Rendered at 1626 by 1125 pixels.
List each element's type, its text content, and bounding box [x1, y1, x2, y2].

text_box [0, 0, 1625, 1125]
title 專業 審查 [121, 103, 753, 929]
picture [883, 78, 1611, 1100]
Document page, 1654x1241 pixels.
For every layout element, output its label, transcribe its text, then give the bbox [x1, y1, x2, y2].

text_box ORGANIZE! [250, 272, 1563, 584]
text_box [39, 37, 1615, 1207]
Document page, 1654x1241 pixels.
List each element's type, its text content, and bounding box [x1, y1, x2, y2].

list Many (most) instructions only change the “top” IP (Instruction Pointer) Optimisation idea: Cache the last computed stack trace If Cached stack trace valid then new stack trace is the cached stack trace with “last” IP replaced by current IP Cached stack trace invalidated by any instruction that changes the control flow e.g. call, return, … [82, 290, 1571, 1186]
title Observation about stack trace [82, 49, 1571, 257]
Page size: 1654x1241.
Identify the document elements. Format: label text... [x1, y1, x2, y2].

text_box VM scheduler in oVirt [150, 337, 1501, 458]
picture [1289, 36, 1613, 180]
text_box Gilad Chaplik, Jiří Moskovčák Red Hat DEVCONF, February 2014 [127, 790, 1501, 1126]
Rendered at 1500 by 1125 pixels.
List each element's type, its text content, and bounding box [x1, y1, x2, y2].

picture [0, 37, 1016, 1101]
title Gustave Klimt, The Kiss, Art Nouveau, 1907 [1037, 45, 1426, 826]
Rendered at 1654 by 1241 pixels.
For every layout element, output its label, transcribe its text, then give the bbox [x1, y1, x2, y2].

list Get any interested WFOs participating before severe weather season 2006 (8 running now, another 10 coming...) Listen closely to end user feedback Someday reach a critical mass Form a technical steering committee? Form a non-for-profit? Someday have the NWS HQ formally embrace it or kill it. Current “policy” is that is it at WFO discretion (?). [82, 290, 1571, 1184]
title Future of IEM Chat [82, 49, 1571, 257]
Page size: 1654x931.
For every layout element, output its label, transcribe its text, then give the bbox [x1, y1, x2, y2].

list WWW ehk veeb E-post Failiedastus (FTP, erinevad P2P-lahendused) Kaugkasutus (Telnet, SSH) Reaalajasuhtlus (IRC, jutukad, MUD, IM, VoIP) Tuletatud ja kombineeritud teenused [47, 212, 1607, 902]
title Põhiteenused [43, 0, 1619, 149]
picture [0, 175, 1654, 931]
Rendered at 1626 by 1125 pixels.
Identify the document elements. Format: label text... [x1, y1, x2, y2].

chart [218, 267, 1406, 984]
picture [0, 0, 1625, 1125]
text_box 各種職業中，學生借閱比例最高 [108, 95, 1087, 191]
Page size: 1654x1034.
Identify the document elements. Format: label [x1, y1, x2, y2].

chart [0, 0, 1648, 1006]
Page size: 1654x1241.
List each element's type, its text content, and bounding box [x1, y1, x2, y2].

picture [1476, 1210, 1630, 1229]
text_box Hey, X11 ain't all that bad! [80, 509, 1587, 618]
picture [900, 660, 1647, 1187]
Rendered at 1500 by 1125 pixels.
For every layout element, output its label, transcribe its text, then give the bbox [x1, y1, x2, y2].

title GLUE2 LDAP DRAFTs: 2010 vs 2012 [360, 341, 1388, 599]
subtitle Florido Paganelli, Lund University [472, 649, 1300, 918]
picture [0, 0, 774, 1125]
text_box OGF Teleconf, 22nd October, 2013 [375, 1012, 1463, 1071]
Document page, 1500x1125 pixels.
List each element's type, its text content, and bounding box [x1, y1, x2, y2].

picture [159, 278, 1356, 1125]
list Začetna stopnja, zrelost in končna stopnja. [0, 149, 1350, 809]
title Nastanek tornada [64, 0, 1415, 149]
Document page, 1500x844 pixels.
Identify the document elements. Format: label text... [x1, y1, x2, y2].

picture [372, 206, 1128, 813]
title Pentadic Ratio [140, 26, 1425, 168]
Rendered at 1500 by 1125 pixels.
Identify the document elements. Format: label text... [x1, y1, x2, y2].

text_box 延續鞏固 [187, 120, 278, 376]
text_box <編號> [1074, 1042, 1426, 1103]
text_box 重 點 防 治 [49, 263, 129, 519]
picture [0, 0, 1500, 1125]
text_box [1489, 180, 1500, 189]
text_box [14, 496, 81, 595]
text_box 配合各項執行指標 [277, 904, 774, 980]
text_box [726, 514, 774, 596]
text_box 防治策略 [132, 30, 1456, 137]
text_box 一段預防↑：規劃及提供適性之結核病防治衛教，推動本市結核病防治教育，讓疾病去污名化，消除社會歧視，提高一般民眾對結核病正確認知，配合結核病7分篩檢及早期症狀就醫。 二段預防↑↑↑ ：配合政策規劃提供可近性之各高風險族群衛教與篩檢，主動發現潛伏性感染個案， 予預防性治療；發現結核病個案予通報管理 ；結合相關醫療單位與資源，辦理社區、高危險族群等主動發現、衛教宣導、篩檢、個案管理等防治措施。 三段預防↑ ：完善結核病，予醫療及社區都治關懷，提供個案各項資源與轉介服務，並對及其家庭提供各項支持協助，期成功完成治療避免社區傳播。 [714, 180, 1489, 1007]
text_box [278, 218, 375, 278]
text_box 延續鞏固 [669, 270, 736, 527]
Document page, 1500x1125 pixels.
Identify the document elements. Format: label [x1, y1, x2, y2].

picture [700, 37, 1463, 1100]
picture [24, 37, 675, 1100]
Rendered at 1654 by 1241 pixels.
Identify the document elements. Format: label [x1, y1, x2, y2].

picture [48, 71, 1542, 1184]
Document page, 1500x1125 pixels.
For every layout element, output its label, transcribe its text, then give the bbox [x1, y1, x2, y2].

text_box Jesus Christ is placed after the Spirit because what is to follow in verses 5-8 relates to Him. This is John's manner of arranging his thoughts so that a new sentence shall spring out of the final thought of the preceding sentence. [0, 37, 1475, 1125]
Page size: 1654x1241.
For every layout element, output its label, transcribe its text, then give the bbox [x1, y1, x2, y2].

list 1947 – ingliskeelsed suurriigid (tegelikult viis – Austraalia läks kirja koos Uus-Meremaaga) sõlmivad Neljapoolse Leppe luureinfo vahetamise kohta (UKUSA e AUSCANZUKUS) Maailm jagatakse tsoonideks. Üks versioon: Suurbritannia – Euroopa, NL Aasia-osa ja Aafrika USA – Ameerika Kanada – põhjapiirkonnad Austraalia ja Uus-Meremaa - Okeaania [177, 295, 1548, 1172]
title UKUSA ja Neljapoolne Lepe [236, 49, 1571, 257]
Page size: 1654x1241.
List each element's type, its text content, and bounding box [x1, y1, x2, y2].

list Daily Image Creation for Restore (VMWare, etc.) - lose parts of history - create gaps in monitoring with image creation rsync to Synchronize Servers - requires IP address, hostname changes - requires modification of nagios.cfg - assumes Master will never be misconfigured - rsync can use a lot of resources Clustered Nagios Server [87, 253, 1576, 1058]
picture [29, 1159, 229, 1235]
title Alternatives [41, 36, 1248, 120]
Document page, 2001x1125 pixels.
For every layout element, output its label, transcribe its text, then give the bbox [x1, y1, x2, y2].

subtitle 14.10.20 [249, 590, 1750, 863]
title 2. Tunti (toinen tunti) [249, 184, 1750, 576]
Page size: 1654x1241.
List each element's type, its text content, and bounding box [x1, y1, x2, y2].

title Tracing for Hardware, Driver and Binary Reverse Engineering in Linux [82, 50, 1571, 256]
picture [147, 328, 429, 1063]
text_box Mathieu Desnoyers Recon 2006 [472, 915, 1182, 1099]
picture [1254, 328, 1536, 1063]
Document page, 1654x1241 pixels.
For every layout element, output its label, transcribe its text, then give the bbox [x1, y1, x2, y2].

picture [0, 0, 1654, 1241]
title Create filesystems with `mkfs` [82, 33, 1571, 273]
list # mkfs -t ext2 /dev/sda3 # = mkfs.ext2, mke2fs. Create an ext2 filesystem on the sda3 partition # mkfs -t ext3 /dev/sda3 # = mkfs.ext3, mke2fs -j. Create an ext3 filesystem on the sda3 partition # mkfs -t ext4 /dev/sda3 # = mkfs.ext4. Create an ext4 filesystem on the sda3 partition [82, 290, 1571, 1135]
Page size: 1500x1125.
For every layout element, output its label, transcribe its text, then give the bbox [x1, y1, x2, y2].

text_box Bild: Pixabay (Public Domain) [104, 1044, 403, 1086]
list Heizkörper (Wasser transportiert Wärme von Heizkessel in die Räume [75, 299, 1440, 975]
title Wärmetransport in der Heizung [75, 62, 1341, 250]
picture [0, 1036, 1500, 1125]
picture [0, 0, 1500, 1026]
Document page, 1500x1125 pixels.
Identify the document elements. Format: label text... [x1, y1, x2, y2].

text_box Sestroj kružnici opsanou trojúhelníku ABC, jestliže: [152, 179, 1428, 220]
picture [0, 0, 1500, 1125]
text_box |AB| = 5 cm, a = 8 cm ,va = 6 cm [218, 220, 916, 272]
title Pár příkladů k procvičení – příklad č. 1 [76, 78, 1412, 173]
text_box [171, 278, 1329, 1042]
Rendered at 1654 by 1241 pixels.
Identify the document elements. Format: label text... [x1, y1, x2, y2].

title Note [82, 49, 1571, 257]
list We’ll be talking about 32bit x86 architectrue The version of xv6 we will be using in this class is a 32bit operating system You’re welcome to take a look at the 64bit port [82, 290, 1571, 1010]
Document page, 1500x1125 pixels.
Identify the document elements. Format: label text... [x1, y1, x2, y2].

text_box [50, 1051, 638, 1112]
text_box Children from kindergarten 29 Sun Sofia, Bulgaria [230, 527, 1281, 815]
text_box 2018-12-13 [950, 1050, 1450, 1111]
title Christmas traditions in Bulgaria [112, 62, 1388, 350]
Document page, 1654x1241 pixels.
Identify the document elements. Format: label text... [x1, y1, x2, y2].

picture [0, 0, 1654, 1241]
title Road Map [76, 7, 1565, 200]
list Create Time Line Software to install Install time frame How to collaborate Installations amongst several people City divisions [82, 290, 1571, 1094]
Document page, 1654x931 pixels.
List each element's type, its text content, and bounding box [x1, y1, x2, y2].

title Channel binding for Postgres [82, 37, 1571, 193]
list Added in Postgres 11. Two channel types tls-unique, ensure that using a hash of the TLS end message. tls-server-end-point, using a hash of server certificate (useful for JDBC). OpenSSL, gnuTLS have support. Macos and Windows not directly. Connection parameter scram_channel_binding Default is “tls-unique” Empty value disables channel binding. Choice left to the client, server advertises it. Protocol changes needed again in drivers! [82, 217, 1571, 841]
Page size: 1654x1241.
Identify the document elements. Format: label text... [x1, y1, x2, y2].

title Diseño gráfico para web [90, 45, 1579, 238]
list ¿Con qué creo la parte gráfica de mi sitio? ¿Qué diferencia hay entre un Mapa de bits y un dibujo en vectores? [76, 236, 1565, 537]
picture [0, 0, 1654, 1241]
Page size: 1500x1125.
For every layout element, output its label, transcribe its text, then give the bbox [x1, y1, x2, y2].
——————————
JOB:
Reproduce, word for word, the rows above from their first line through the line containing "picture [883, 78, 1611, 1100]", including both of those lines.

SOLUTION TO THIS TASK:
Rendered at 1626 by 1125 pixels.
List each element's type, its text content, and bounding box [x1, y1, x2, y2].

text_box [0, 0, 1625, 1125]
title 專業 審查 [121, 103, 753, 929]
picture [883, 78, 1611, 1100]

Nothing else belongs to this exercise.